Random Sampling | Michael Blog

Overview

I heard that because you are reading this, you must be wanting this week’s recap for data science. I will gladly share that information, but first shout out to our sponsor for today’s post, welcome ~~brand name...~~. JK, there is no sponsor but if there was I could have used random sampling to determine which one to use (implying that there was lots of requests), and/or find out the amount of money they are wiling to spend. This is not a good example as random sampling is more used in ‘big data’ and there is not that many brands that will know about me, but the concept is the same. All it is doing is getting an idea of the data by using a subset of the information (selected randomly), and then analyzing them like small data (or normally).

What was learned

The basic method (Simple Random Sampling) is making each element of data to have equal chance of being chosen. This is also the easiest and is what is most commonly thought of when thinking of random sampling.

A more complex method is called Stratified Random Sampling, this splits the data into groups, and then gives those equal chance of being chosen. It is not that different to the basic method because it is just making all categories equal. However, this method can give the smaller groups a bigger voice and thus can lead to data issues.
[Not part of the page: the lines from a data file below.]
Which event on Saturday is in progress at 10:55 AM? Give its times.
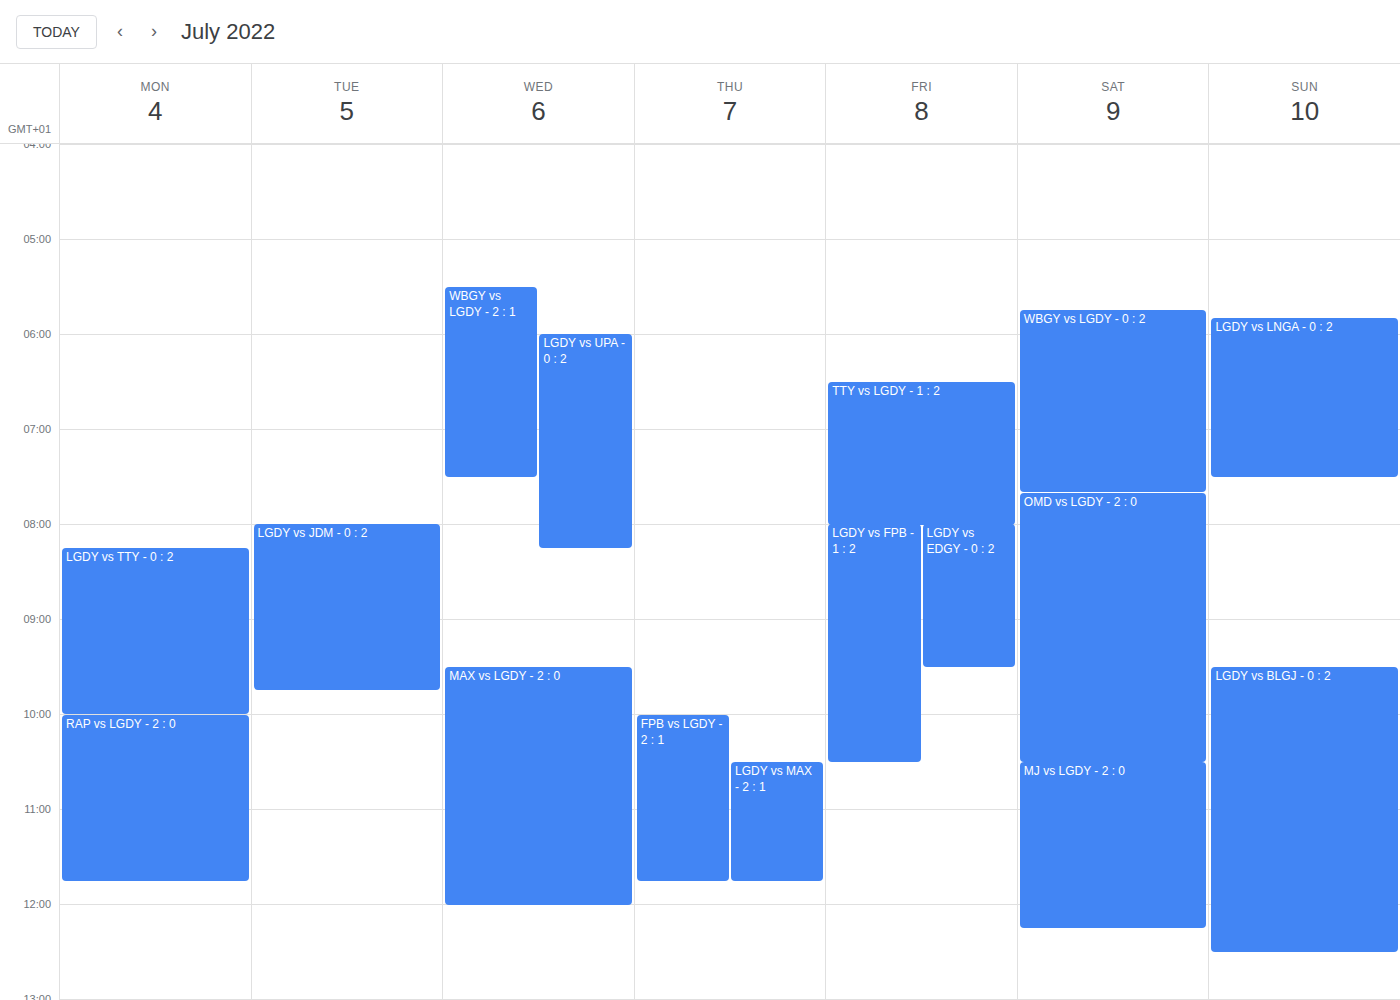
"MJ vs LGDY - 2 : 0", 10:30 AM to 12:15 PM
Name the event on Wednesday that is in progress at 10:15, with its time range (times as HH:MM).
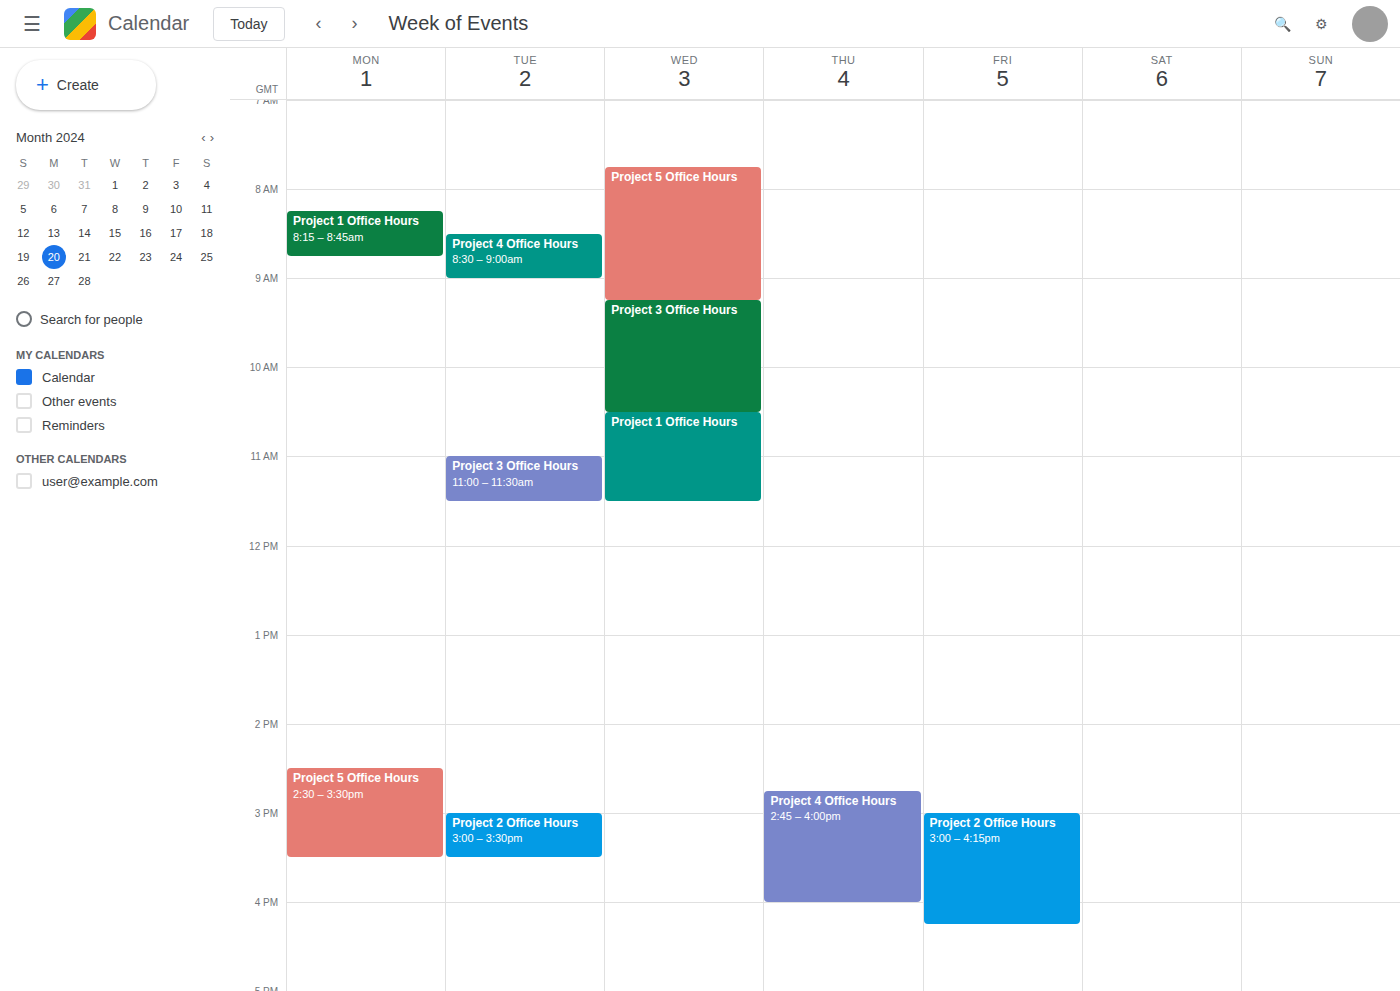
"Project 3 Office Hours", 09:15 to 10:30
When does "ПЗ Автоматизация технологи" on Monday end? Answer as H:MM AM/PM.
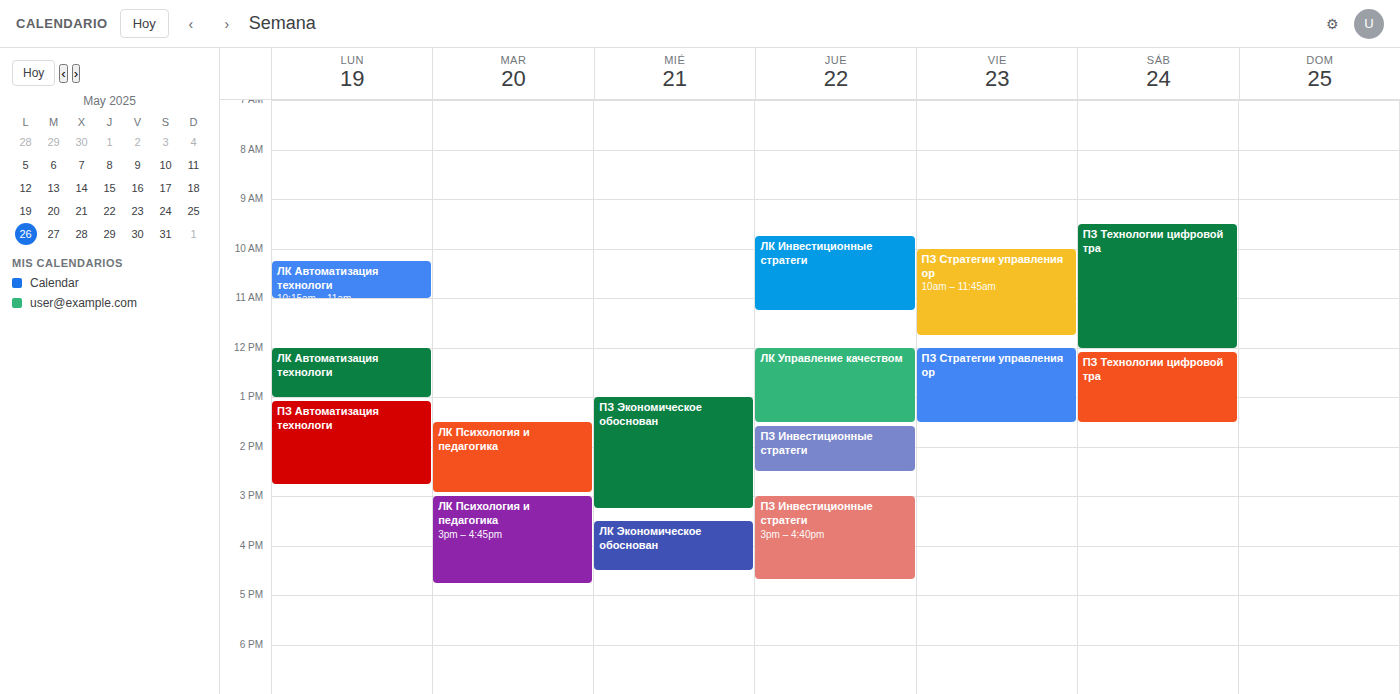
2:45 PM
If you want to be more fancy you can use the Cluster Random Sampling method, this is separating all the data elements into clusters, and then select random clusters which contain some from each groups.

Or, maybe you want something back to basics but with order, this is where Systematic Random Sampling comes in, like the name suggests this is not choosing the data randomly but rather using an order (ie. every nth element)

But why? One of these methods need to be used because humans can’t comprehend that much data (because we are talking about using big data). And otherwise getting an idea of the data would be hard, you just need to chose which one (some of them are harder to make, more expensive with resources)

Reflection

How can you elaborate more?

I most defiantly could have elaborated more then I did in the last week. We had a task to complete, but I didn’t do that much of it and that wasn’t done that well, and there was also 2 weeks that we were given for this (I only looked at it on the second week because 1. I had the exam and 2. I thought I had heaps of time). Overall, there are a significant amount of improvement, but that should be done over time (where I should elaborate more in everything - just look at my first blog post and now, big change!)

What made you curious?

The curiosity of learning about the many ways that big data can be analyzed was interesting. I got curious because there were originally one way (that I knew of) which was to spend lots of time going through the large amounts of data to get an idea of it. But now (with the new knowledge) I can choose one of the methods that is best suited for the result I am wanting. I also wonder how many other ways that there are to be able to analyse big data.

Which activities helped you learn the most?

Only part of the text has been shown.